Fidelity once tried to offset its image as a stodgy retirement-focused investment giant by allowing customers to integrate their crypto holdings into their Fidelity dashboard. But after Robinhood and WeBull attracted millions of millennial customers, Fidelity is finally trying to woo the next generation of investors in an effort to protect its business from shifting generational tastes.
And since younger investors have signaled that they prefer the gamefied, zero-commission speculation free-for-all to contributing a predetermined percentage of their paychecks to a retirement account, Fidelity has decided to give them what they want. As WSJ reports, in an effort to "open the door to a new generation of investors", Fidelity is launching new credit and debit cards, along with investing and savings accounts, to teenagers aged 13 to 17. Like Robinhood and its other competitors, Fidelity won't charge account fees or commissions for online trading.
Fidelity already operates one of the largest online brokerages in the country and offers $0 trading fees like Charles Schwab, E-Trade and the other big discount brokerages. But competition for the next generation of customers has grown particularly fierce over the past year. And after lagging its competitors on earlier innovations like zero-fee stock trading, the firm is angling to get a jump start on getting more teenagers addicted to day trading. In the case of Fidelity's new offering, a parent must open the account and agree to backstop their child's trading. But after that, the teenager will have complete control over all trades. Parents can sign up for alerts for the child's transactions, and step in to close the account if things get out of hand, but that's not required. And with so many other things to keep track of, including their child's activities on social media, parents can easily lose track of their child's trading.

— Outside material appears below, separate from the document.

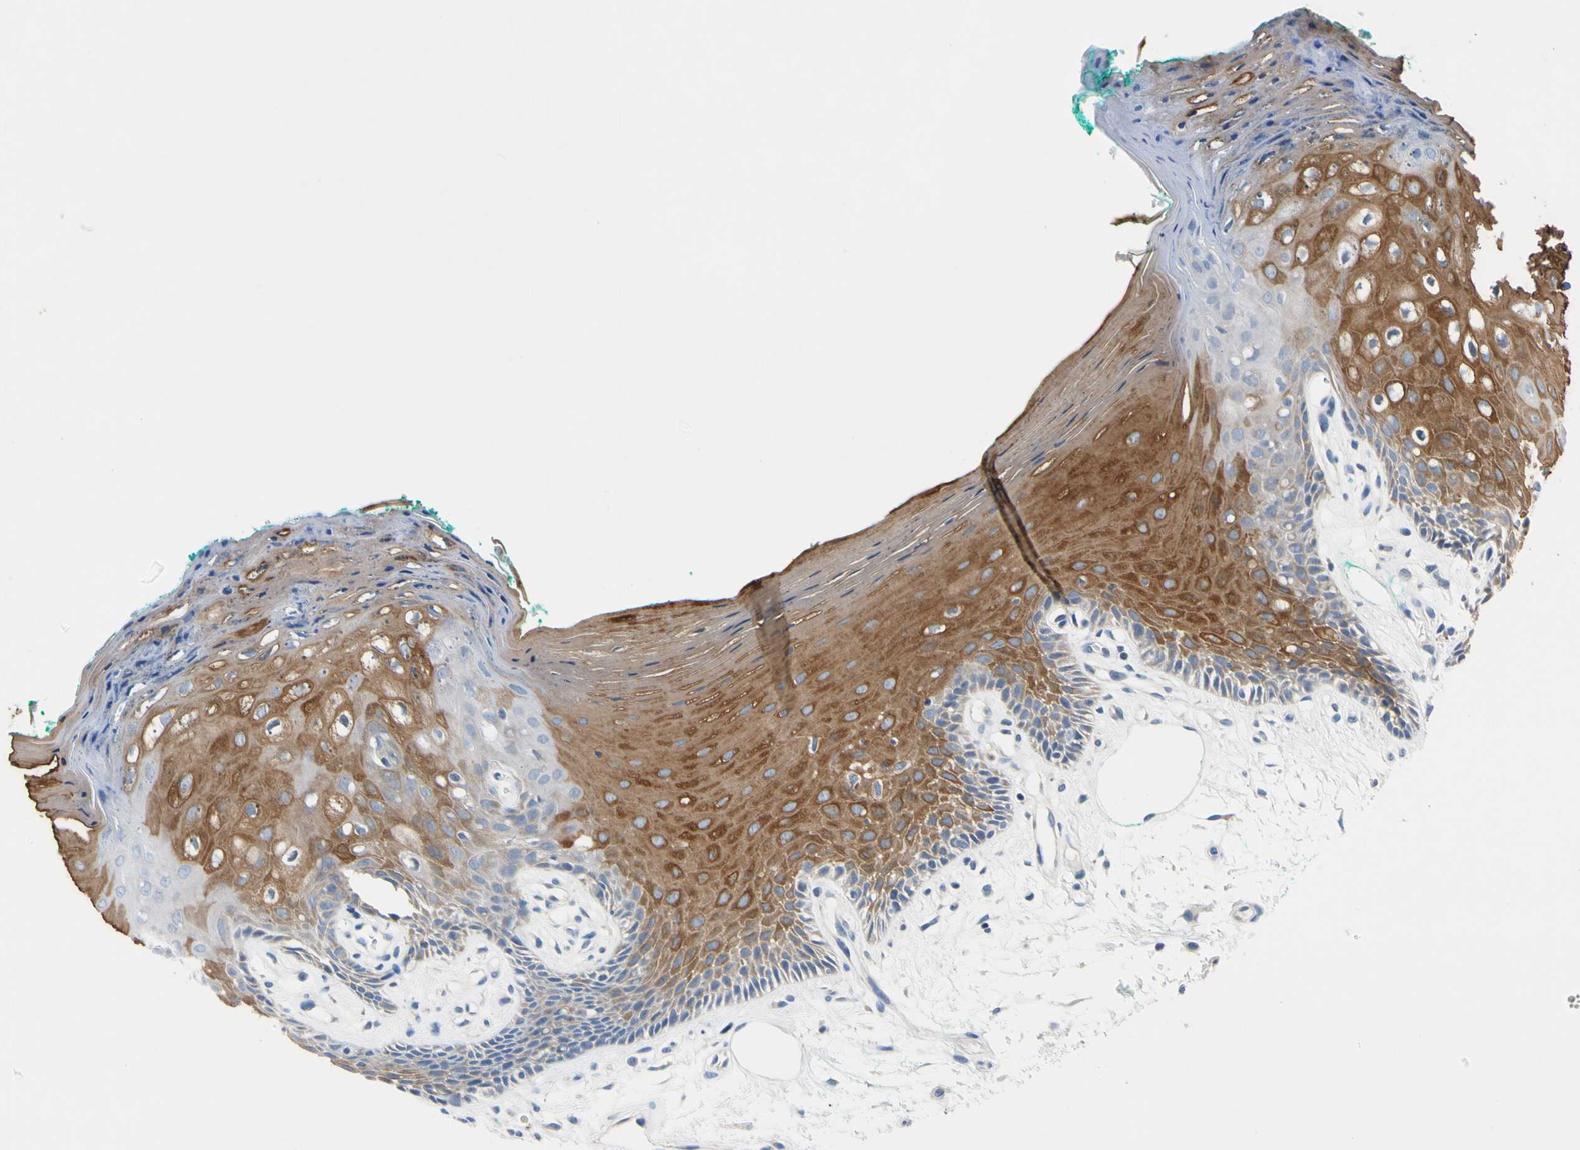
{"staining": {"intensity": "moderate", "quantity": ">75%", "location": "cytoplasmic/membranous"}, "tissue": "oral mucosa", "cell_type": "Squamous epithelial cells", "image_type": "normal", "snomed": [{"axis": "morphology", "description": "Normal tissue, NOS"}, {"axis": "topography", "description": "Skeletal muscle"}, {"axis": "topography", "description": "Oral tissue"}, {"axis": "topography", "description": "Peripheral nerve tissue"}], "caption": "Brown immunohistochemical staining in benign oral mucosa shows moderate cytoplasmic/membranous positivity in approximately >75% of squamous epithelial cells. (DAB (3,3'-diaminobenzidine) IHC with brightfield microscopy, high magnification).", "gene": "PNKD", "patient": {"sex": "female", "age": 84}}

In a press release, Fidelity also said it would offer even more "financial literacy" tools including "a library of tailored educational content."
Now the next generation can get a leg up on day trading, the new engine of investment gains in the US.
The company insists that its plans for offering brokerage accounts to teenagers predates the current trading frenzy, and that this is in no way an opportunistic crackdown.
Fidelity’s plans for its Youth Account program predate the recent trading frenzy, said David Dintenfass, chief marketing officer and head of experience design.
The firm launched a pilot program last year, drawing nearly 1,000 teen accounts, he said. Those participants tended to trade in larger securities, often no more than once or twice a month, and used accounts to help track their spending habits. In most cases, the accounts provoked conversations about money between the teens and their parents or guardians, he said.
Fidelity has high expectations for the new offering. There are some 27 million teens in the U.S., and several million households already have a Fidelity account.
"There’s been more interest, so we expect demand might be high,” Mr. Dintenfass said.
Fidelity also won't allow teenagers to trade options or trade on margin, meaning it will rein in some of the riskiest behavior associated with the retail trading boom. But as soon as they turn 18, those restrictions will be lifted (or they can simply convince their parents to set up a Robinhood account for them, like hundreds of thousands of American teenagers already have).
While we're sure Fidelity won't ever cave to offering altcoins or other risky products (though they didn't say anything about 3x leveraged ETFs), the adventurous nature of teenagers suggests that they will find some way to ratchet up the risks.